Frequently, domestic workers must travel long distances and long hours to reach the home of their employers. “When I was working, it took me around one and a half hour to get to work,” Cristina Quintanilla told me. Quintanilla lives in La Pintana — an impoverished suburb of Santiago. “I had to leave home at 4:00 am and take two buses to get to my employers’ home at 5:30 am.” Her employers live a world apart from La Pintana — they live in Las Condes, one of Santiago’s wealthiest suburbs.
Chile is also amongst the twenty countries most affected by COVID-19 worldwide. And since March 2020, Santiago has been in and out of different stages of confinement and quarantine. “I can’t go to work now, but la señora told me she would employ me back after the pandemic,” Quintanilla told me.
Only time will tell if “the madam” — as domestic workers usually refer to their employers — will honour her promise to Cristina Quintanilla. After all, thousands of domestic workers have already been dumped by their employers during the pandemic. A considerable number of them were fired because their employers saw them as a possible source of contagion.
Approximately 300,000 women work as domestic servants in Chile, according to the country’s Private House Workers’ Union. “And, as a product of the crisis, there are more than 120,000 out of a job,” a spokesperson from Chile’s National Coordinator of Private Home Workers’ Organizations told me on the phone.
The spokesperson went on to say that “the employment crisis was sparked by the quarantine and confinement measures. Measures that have increased the level of unemployment.” And this has worsened, I was told, by the lack of state social protection towards domestic workers. “They have been left in a state of total vulnerability and without the support of the state.”
The ILO has warned that the pandemic has put at an imminent risk the livelihood of two billion informal workers worldwide — nearly half of the total workforce. “Not working and staying home means losing their jobs and their livelihoods,” said the ILO. “To die from hunger or the virus is the all-too-real dilemma faced by many informal economy workers.”

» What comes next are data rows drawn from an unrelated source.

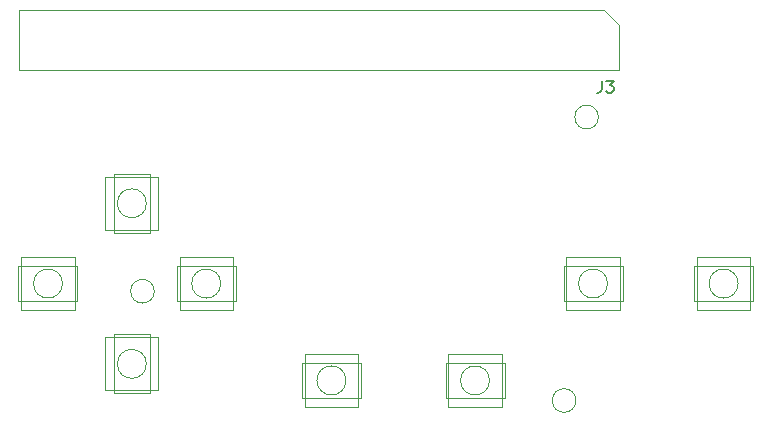
<source format=gbr>
%TF.GenerationSoftware,KiCad,Pcbnew,(6.0.8)*%
%TF.CreationDate,2022-10-11T12:28:16+11:00*%
%TF.ProjectId,PicoGamePad_V3_0_0_A,5069636f-4761-46d6-9550-61645f56335f,4.0.0 (Rev A)*%
%TF.SameCoordinates,Original*%
%TF.FileFunction,AssemblyDrawing,Top*%
%FSLAX46Y46*%
G04 Gerber Fmt 4.6, Leading zero omitted, Abs format (unit mm)*
G04 Created by KiCad (PCBNEW (6.0.8)) date 2022-10-11 12:28:16*
%MOMM*%
%LPD*%
G01*
G04 APERTURE LIST*
%ADD10C,0.150000*%
%ADD11C,0.120000*%
%ADD12C,0.010000*%
%ADD13C,0.100000*%
G04 APERTURE END LIST*
D10*
%TO.C,J3*%
X142691666Y-62427380D02*
X142691666Y-63141666D01*
X142644047Y-63284523D01*
X142548809Y-63379761D01*
X142405952Y-63427380D01*
X142310714Y-63427380D01*
X143072619Y-62427380D02*
X143691666Y-62427380D01*
X143358333Y-62808333D01*
X143501190Y-62808333D01*
X143596428Y-62855952D01*
X143644047Y-62903571D01*
X143691666Y-62998809D01*
X143691666Y-63236904D01*
X143644047Y-63332142D01*
X143596428Y-63379761D01*
X143501190Y-63427380D01*
X143215476Y-63427380D01*
X143120238Y-63379761D01*
X143072619Y-63332142D01*
D11*
%TO.C,SW6*%
X150750000Y-77350000D02*
X155250000Y-77350000D01*
X155250000Y-77350000D02*
X155250000Y-81850000D01*
X155250000Y-81850000D02*
X150750000Y-81850000D01*
X150750000Y-81850000D02*
X150750000Y-77350000D01*
D12*
X150500000Y-78100000D02*
X155500000Y-78100000D01*
X155500000Y-78100000D02*
X155500000Y-81100000D01*
X155500000Y-81100000D02*
X150500000Y-81100000D01*
X150500000Y-81100000D02*
X150500000Y-78100000D01*
D11*
X154225000Y-79600000D02*
G75*
G03*
X154225000Y-79600000I-1225000J0D01*
G01*
D12*
%TO.C,SW5*%
X104400000Y-70300000D02*
X101400000Y-70300000D01*
X101400000Y-70300000D02*
X101400000Y-75300000D01*
X101400000Y-75300000D02*
X104400000Y-75300000D01*
X104400000Y-75300000D02*
X104400000Y-70300000D01*
D11*
X105150000Y-70550000D02*
X100650000Y-70550000D01*
X100650000Y-70550000D02*
X100650000Y-75050000D01*
X100650000Y-75050000D02*
X105150000Y-75050000D01*
X105150000Y-75050000D02*
X105150000Y-70550000D01*
X104125000Y-72800000D02*
G75*
G03*
X104125000Y-72800000I-1225000J0D01*
G01*
D13*
%TO.C,FID3*%
X142400000Y-65500000D02*
G75*
G03*
X142400000Y-65500000I-1000000J0D01*
G01*
D11*
%TO.C,SW1*%
X105150000Y-84150000D02*
X100650000Y-84150000D01*
X100650000Y-84150000D02*
X100650000Y-88650000D01*
X100650000Y-88650000D02*
X105150000Y-88650000D01*
X105150000Y-88650000D02*
X105150000Y-84150000D01*
D12*
X104400000Y-83900000D02*
X101400000Y-83900000D01*
X101400000Y-83900000D02*
X101400000Y-88900000D01*
X101400000Y-88900000D02*
X104400000Y-88900000D01*
X104400000Y-88900000D02*
X104400000Y-83900000D01*
D11*
X104125000Y-86400000D02*
G75*
G03*
X104125000Y-86400000I-1225000J0D01*
G01*
D13*
%TO.C,FID2*%
X140500000Y-89500000D02*
G75*
G03*
X140500000Y-89500000I-1000000J0D01*
G01*
D11*
%TO.C,SW2*%
X129710000Y-85550000D02*
X134210000Y-85550000D01*
X134210000Y-85550000D02*
X134210000Y-90050000D01*
X134210000Y-90050000D02*
X129710000Y-90050000D01*
X129710000Y-90050000D02*
X129710000Y-85550000D01*
D12*
X129460000Y-86300000D02*
X134460000Y-86300000D01*
X134460000Y-86300000D02*
X134460000Y-89300000D01*
X134460000Y-89300000D02*
X129460000Y-89300000D01*
X129460000Y-89300000D02*
X129460000Y-86300000D01*
D11*
X133185000Y-87800000D02*
G75*
G03*
X133185000Y-87800000I-1225000J0D01*
G01*
D12*
%TO.C,SW8*%
X117300000Y-86300000D02*
X122300000Y-86300000D01*
X122300000Y-86300000D02*
X122300000Y-89300000D01*
X122300000Y-89300000D02*
X117300000Y-89300000D01*
X117300000Y-89300000D02*
X117300000Y-86300000D01*
D11*
X117550000Y-85550000D02*
X122050000Y-85550000D01*
X122050000Y-85550000D02*
X122050000Y-90050000D01*
X122050000Y-90050000D02*
X117550000Y-90050000D01*
X117550000Y-90050000D02*
X117550000Y-85550000D01*
X121025000Y-87800000D02*
G75*
G03*
X121025000Y-87800000I-1225000J0D01*
G01*
D12*
%TO.C,SW3*%
X98300000Y-81100000D02*
X93300000Y-81100000D01*
X93300000Y-81100000D02*
X93300000Y-78100000D01*
X93300000Y-78100000D02*
X98300000Y-78100000D01*
X98300000Y-78100000D02*
X98300000Y-81100000D01*
D11*
X98050000Y-81850000D02*
X93550000Y-81850000D01*
X93550000Y-81850000D02*
X93550000Y-77350000D01*
X93550000Y-77350000D02*
X98050000Y-77350000D01*
X98050000Y-77350000D02*
X98050000Y-81850000D01*
X97025000Y-79600000D02*
G75*
G03*
X97025000Y-79600000I-1225000J0D01*
G01*
%TO.C,SW7*%
X111450000Y-81850000D02*
X106950000Y-81850000D01*
X106950000Y-81850000D02*
X106950000Y-77350000D01*
X106950000Y-77350000D02*
X111450000Y-77350000D01*
X111450000Y-77350000D02*
X111450000Y-81850000D01*
D12*
X111700000Y-81100000D02*
X106700000Y-81100000D01*
X106700000Y-81100000D02*
X106700000Y-78100000D01*
X106700000Y-78100000D02*
X111700000Y-78100000D01*
X111700000Y-78100000D02*
X111700000Y-81100000D01*
D11*
X110425000Y-79600000D02*
G75*
G03*
X110425000Y-79600000I-1225000J0D01*
G01*
D12*
%TO.C,SW4*%
X139450000Y-78100000D02*
X144450000Y-78100000D01*
X144450000Y-78100000D02*
X144450000Y-81100000D01*
X144450000Y-81100000D02*
X139450000Y-81100000D01*
X139450000Y-81100000D02*
X139450000Y-78100000D01*
D11*
X139700000Y-77350000D02*
X144200000Y-77350000D01*
X144200000Y-77350000D02*
X144200000Y-81850000D01*
X144200000Y-81850000D02*
X139700000Y-81850000D01*
X139700000Y-81850000D02*
X139700000Y-77350000D01*
X143175000Y-79600000D02*
G75*
G03*
X143175000Y-79600000I-1225000J0D01*
G01*
D13*
%TO.C,FID1*%
X104800000Y-80250000D02*
G75*
G03*
X104800000Y-80250000I-1000000J0D01*
G01*
%TO.C,J3*%
X93370000Y-61535000D02*
X93370000Y-56455000D01*
X93370000Y-56455000D02*
X142900000Y-56455000D01*
X142900000Y-56455000D02*
X144170000Y-57725000D01*
X144170000Y-61535000D02*
X93370000Y-61535000D01*
X144170000Y-57725000D02*
X144170000Y-61535000D01*
%TD*%
M02*

</source>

For the158 million who work in the Latin American and Caribbean vast informal economy, the pandemic has not only exposed once again their daily human drama. It has also revealed their abandonment, marginalisation, and discrimination.
“From the crack of dawn to the end of the day — every single day — we roam the streets selling what we can sell,” Armando Chunga, the president of the Association Front of Street Vendors of Metropolitan Lima told me in an exhausted voice. “You know, sir — we are fathers, mothers and children, like anybody else — we just need to work.”